May I interrupt the noble Earl for one second? I was only quoting the Report of Lord Justice Younger's Committee.

THE EARL OF DESART

I should like it, to be made clear that this most important principle, as it appears to me, of International Law—a principle perhaps more important to us than to anybody else—shall not be tampered with and has not been affected in any way by that which has been done. I sincerely hope, therefore, that this Question may be discussed in its widest aspects at a future date.

LORD PARMOOR

I rise, with your Lordship's permission, merely to say that I entirely agree with the noble Earl who has just sat down. I never for a moment suggested that the question raised by the noble Earl was not the greater question.
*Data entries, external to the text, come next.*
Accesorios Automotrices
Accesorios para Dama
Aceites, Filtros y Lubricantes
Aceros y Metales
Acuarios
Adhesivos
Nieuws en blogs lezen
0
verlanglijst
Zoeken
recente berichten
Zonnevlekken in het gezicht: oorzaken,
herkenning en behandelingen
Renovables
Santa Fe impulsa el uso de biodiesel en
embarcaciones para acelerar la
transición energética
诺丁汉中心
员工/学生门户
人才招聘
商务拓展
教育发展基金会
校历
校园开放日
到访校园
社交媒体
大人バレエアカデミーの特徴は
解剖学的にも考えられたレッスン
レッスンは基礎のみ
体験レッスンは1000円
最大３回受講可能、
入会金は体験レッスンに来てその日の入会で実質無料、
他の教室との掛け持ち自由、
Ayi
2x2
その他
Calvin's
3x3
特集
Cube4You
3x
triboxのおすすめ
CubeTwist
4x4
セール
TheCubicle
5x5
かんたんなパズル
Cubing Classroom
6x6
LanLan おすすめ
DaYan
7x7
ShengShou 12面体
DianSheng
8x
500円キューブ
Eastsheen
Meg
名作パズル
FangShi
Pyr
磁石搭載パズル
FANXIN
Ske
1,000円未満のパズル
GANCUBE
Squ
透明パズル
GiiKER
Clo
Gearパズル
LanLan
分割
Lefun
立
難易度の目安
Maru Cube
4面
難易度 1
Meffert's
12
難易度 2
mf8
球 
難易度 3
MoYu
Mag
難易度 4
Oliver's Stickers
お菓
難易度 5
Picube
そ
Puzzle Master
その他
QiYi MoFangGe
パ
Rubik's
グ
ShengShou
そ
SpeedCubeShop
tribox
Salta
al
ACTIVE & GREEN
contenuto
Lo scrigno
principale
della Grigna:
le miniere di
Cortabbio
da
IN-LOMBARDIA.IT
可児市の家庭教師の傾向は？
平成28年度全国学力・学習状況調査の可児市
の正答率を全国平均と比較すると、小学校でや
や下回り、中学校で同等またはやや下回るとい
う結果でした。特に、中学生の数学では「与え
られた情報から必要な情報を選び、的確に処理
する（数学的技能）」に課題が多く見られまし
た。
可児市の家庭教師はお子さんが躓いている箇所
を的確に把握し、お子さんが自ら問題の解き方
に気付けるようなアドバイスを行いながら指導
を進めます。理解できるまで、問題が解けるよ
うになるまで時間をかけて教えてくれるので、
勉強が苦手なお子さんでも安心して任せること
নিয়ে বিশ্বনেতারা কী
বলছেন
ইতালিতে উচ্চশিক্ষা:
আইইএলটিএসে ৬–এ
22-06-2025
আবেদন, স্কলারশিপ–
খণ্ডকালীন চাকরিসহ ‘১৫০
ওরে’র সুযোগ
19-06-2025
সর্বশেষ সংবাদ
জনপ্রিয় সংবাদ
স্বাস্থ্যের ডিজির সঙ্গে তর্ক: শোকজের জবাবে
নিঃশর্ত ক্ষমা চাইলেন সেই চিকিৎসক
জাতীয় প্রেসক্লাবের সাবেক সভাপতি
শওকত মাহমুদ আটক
It was only in order to secure that these particular hardships should be put right in the shortest possible time that I confined my remarks to that aspect of the matter.

THE MARQUESS OF SALISBURY

My Lords, perhaps your Lordships may expect one word from myself, as representing the Government, before this debate closes. This matter is not very familiar to me, and I do not think your Lordships will expect me to go into it in any detail, the less so since my noble and learned friend who sits behind me and the noble and learned Lord opposite have indicated that your Lordships will be asked to resume this discussion at a future date. Probably it would be convenient to leave more detailed discussion until that time. My noble and learned friend behind me, Lord Desart, has called into question the principle upon which this Article of the Treaty of Versailles proceeded. I need not say that this opens a very wide field. I am not in any way responsible for the Treaty of Versailles, and I do not pretend to be familiar with the particular provisions in question, but I would remark that to open up the policy of the Treaty of Versailles itself would lead us very far indeed, and I prefer to abstain altogether from any comment upon that side of the matter.

I need not tell your Lordships, however, that no man can hear of the cases which have been detailed by noble Lords of people who have suffered under these provisions without feeling the most profound sympathy. Of course, we feel it. Your Lordships will, however, realise the position. I am not defending the policy of the Treaty, but I take it to be this, that every pound that is remitted in the case of a German means a pound less given to an Englishman.

LORD PARMOOR

Not necessarily.

THE MARQUESS OF SALISBURY

But I understand that to be the principle upon which it works. I am not defending that principle; I am merely stating it. As the matter stands, therefore, there is no doubt that the quality of mercy must be administered with great discretion lest hardship be inflicted on the other side. Whether we ought to have been placed in that dilemma or not is a question which would bring me back again to the larger consideration which I am abstaining from discussing, but that appears to be the dilemma that the noble Lord opposite puts to the House. I agree that these matters appeal to us, and I can only tell noble Lords that if I can reassure them by saying that I will myself try to make inquiries into the working of this procedure, I will give them that assurance. I will do all that I can. I cannot promise more. These things are very pathetic, and I wish that they had never occurred.

House adjourned at twenty minutes before eight o'clock.